Géographes et urbanistes retiendront, dans son ouvrage majeur Le Postmodernisme ou la logique culturelle du capitalisme tardif, la description du Westin Bonaventure. L'hôtel de 33 étages, construit à Los Angeles dans les années 1970, garantit à qui le visite une expérience déroutante. Ses entrées latérales ne mènent pas toutes au même étage, ascenseurs de verre et escalators offrent le spectacle d'un mouvement perpétuel, on ne trouve pas la réception sans aide et, depuis l'extérieur, l'immense structure en verre renvoie un reflet déformé des bâtiments alentour.
Bref, impossible de saisir la logique de l'ensemble. L'hôtel conçu par l'architecte John Portman résume le monde contemporain, dans lequel nous peinons à nous situer au sein d'un gigantesque réseau de communication qui semble infini et sans hiérarchie. Plus possible de se former une image mentale du monde comme totalité, d'en produire ce que Jameson nomme une « cartographie cognitive ». En constant changement et privé de grand récit explicatif, le monde contemporain est insaisissable et génère une incertitude permanente.
Le cinéma paranoïaque des années 1970, analysé dans La Totalité comme complot, témoignait déjà de la manière dont l'imaginaire du complot vient combler le manque de repères sociopolitiques de l'époque. Plus récemment, les films de zombies ont dépeint le déficit de sens dont souffrent les sociétés occidentales contemporaines et les remèdes qu'elles tentent d'y apporter.
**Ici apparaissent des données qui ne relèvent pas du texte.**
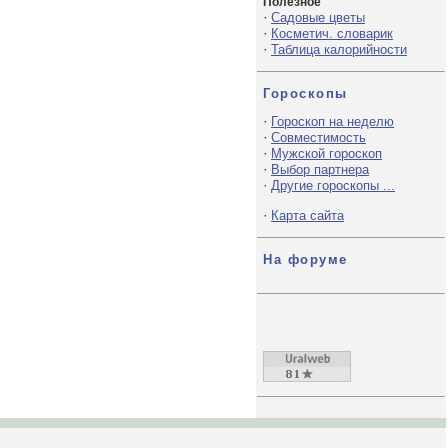
Полезное
·
Садовые цветы
·
Косметич. словарик
·
Таблица калорийности
Гороскопы
·
Гороскоп на неделю
·
Совместимость
·
Мужской гороскоп
·
Выбор партнера
·
Другие гороскопы ...
·
Карта сайта
На форуме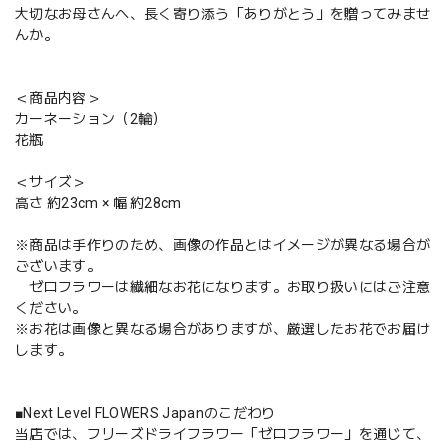
大切なお母さんへ、長く寄り添う「ありがとう」を贈ってみませ
んか。
＜商品内容＞
カーネーション（2輪）
花瓶
＜サイズ＞
高さ 約23cm × 幅 約28cm
※商品は手作りのため、画像の作品とはイメージが異なる場合が
ございます。
ゼロフラワーは繊細なお花になります。お取り扱いにはご注意
ください。
※お花は画像と異なる場合がありますが、厳選したお花でお届け
します。
■Next Level FLOWERS Japanのこだわり
当店では、フリーズドライフラワー「ゼロフラワー」を通じて、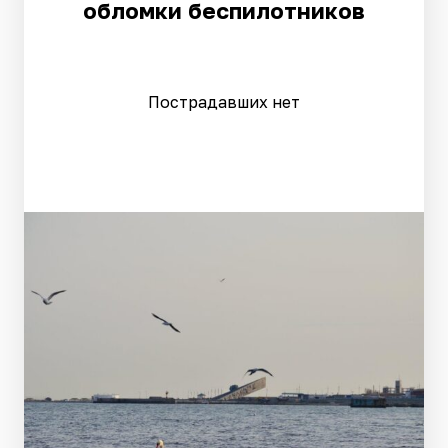
обломки беспилотников
Пострадавших нет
Littérature, cinéma, urbanisme, la pensée foisonnante de Jameson déroute parfois, stimule toujours. Proche par bien des aspects de la notion de « modernité liquide » de Zygmunt Bauman, sa critique de la postmodernité est incontournable pour espérer sortir de l'ornière intellectuelle, culturelle et politique de ce début de siècle.
Notes
[1] Essayons, pour la peine. Le capitalisme est un système économique et politique dans lequel l'humanité se soumet aux exigences de la marchandise. Non seulement les individus consacrent l'essentiel de leur temps à produire (via le travail salarié) et à consommer des marchandises. Mais la logique marchande – échange monétisé, efficacité, quantité, performance – colonise leur vie, des vacances à l'activité physique en passant par la nourriture et les relations amoureuses.
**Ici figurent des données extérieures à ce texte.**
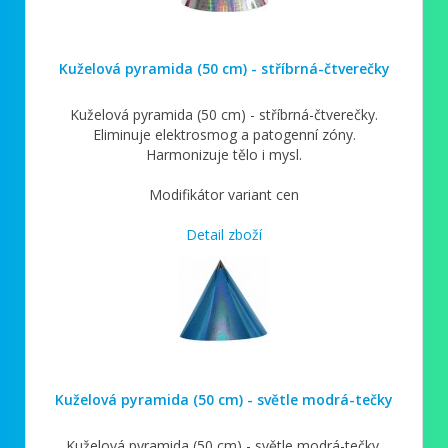
Kuželová pyramida (50 cm) - stříbrná-čtverečky
Kuželová pyramida (50 cm) - stříbrná-čtverečky.
Eliminuje elektrosmog a patogenní zóny.
Harmonizuje tělo i mysl.
Modifikátor variant cen
Detail zboží
Kuželová pyramida (50 cm) - světle modrá-tečky
Kuželová pyramida (50 cm) - světle modrá-tečky.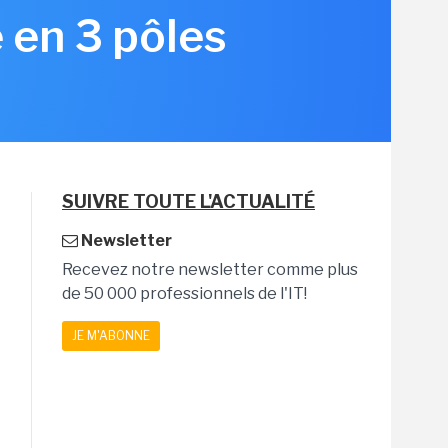
 en 3 pôles
SUIVRE TOUTE L'ACTUALITÉ
Newsletter
Recevez notre newsletter comme plus
de 50 000 professionnels de l'IT!
JE M'ABONNE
[2] Traduction approximative de : « Someone once said that it is easier to imagine the end of the world than to imagine the end of capitalism. We can now revise that and witness the attempt to imagine capitalism by way of imagining th end of the world. »
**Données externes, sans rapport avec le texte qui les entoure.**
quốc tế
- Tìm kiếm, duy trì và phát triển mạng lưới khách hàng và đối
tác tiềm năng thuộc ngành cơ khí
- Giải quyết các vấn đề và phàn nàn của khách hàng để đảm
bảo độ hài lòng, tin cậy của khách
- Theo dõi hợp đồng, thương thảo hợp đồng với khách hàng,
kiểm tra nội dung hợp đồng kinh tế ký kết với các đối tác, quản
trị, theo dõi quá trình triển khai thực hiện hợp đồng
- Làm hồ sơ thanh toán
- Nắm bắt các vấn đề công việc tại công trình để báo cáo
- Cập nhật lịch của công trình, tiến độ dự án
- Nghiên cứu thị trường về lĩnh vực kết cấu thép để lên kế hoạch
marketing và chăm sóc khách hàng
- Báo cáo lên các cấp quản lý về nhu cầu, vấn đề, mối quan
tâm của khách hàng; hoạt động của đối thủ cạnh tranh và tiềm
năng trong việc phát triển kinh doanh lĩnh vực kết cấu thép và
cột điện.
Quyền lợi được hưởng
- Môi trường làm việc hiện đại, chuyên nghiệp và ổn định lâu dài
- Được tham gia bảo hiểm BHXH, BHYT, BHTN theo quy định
[3] « It seems to be easier for us today to imagine the thoroughgoing deterioration of the earth and of nature than the breakdown of late capitalism. »
À lire
Fredric Jameson, « Future City », New Left Review n°21, 2003.
Fredric Jameson, Le Postmodernisme ou la logique culturelle du capitalisme, ENSDBA, 2007 (trad. Florence Nevoltry, édition originale : 1991).
Fredric Jameson, La Totalité comme complot. Conspiration et paranoïa dans l'imaginaire contemporain, Les Prairies ordinaires (trad. Nicolas Vieillescazes, édition originale : 1992).